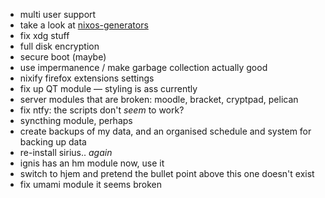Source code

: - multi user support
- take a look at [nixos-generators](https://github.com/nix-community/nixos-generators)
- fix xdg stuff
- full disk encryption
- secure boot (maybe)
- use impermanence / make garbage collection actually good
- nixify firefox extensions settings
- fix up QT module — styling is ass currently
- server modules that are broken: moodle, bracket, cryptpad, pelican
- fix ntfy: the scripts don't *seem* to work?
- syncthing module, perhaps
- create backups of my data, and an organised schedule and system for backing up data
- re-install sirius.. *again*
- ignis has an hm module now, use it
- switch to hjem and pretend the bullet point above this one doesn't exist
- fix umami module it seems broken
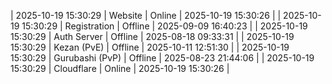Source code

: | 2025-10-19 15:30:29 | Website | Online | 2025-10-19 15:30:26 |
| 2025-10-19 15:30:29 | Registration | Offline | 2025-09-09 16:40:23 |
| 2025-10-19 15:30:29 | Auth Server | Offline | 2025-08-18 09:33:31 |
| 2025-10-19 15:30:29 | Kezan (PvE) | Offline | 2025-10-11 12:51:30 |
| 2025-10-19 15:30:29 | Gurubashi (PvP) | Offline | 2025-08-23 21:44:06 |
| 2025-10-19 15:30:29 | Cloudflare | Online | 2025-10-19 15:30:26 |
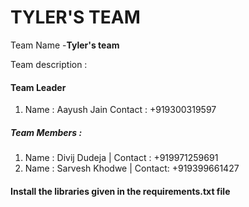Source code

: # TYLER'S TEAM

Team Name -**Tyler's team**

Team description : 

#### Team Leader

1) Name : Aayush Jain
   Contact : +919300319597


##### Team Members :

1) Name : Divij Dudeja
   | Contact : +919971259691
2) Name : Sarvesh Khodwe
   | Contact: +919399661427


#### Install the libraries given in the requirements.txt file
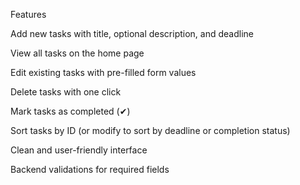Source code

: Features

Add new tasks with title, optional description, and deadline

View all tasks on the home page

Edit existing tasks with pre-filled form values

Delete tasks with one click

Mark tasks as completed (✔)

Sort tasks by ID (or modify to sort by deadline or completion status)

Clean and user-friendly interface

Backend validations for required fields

Your goal: For the data above, count every line in which the string "tasks" appears, and answer with the count only.

Answer space: 6